Soon we've entered the Eduardo Avaroa Andean Fauna National Reserve. Milton chews coca leaves as we ascend higher, eventually reaching the final lagoon of the day, mere minutes from where we’ll spend the night. The altitude has already left us in a dazed state, and the fact that Laguna Colarado surpasses the others in both scale and appearance intensifies this. Its banks are home to idle, grass-chewing alpacas, and are so vibrant that their colours appear almost saturated, unreal. Looking down at where the blue water and verdant grass meet is like looking at the earth from space. The varying hues – pink, red, white, blue – within the lagoon itself make it seem as if someone has dropped ink in this huge stretch of shallow water.
The next day we rise at 4am and embark out into the unbroken darkness. The night before was filled with shooting stars and radiant electric storms illuminating the mountains from behind, but this morning is coal-black. After some erratic off-road driving, we see an enigmatic plume of smoke silhouetted against the nearly sunrise in the sky. It’s just one of the many billowing natural geysers we meet on our way to swim in the aguas termales. We reach these mere minutes before carloads of others, and at this point they are unparalleled in their tranquility. Steam emanates from the water forming a mystical layer over the rocky ground, and the boiling natural heat soothes our weary bodies while the frosty air blows sleep from our eyes.
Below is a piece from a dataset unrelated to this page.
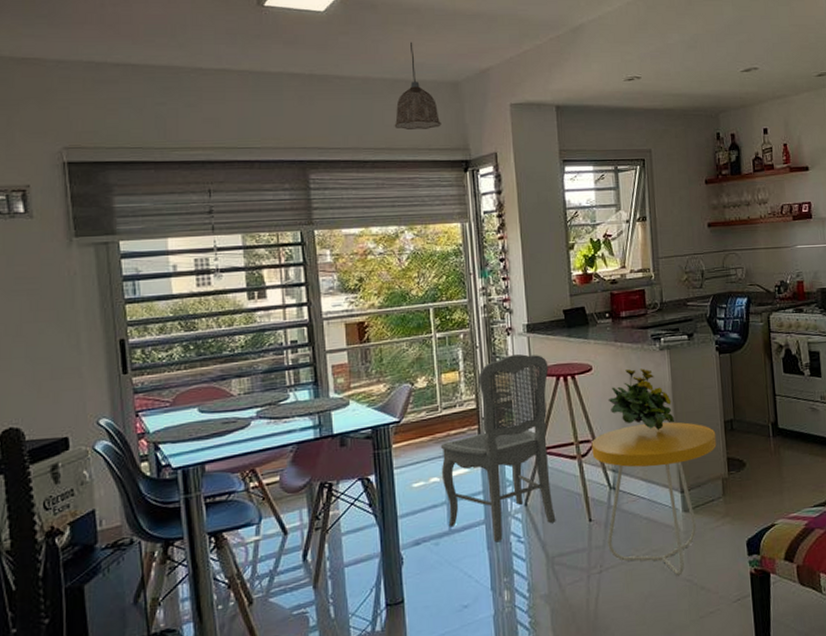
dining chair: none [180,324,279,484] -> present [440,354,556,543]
The Ollague volcano’s porous, rocky terrain rises and falls like folds of crumpled paper.



Our next stop, the nearby Dalí desert, was named because of its similarity to the one portrayed in Salvador Dalí’s The Persistence of Memory, but the landscape we see later that day is more like a collage. Mountains and desert share the same space. The shadows of the clouds above provide the only real definition on the sandy ground, a quasi-union of the sky and the earth. We drive through luscious green valleys, and then in no time at all meet landscapes so rocky, misty and desolate that they appear Martian. We see rocks shaped like dogs and parrots in the Valle de Rocas, and drive straight through thick grey cloud all the way to where the national park meets Chile, and back again to the miniature city of Uyuni.
In Uyuni, you drive for hours through immense landscapes, occasionally passing through tiny human settlements, which seem inconsequential compared to their surroundings. Travelling here brings with it the realisation that this is an enormous and varied world.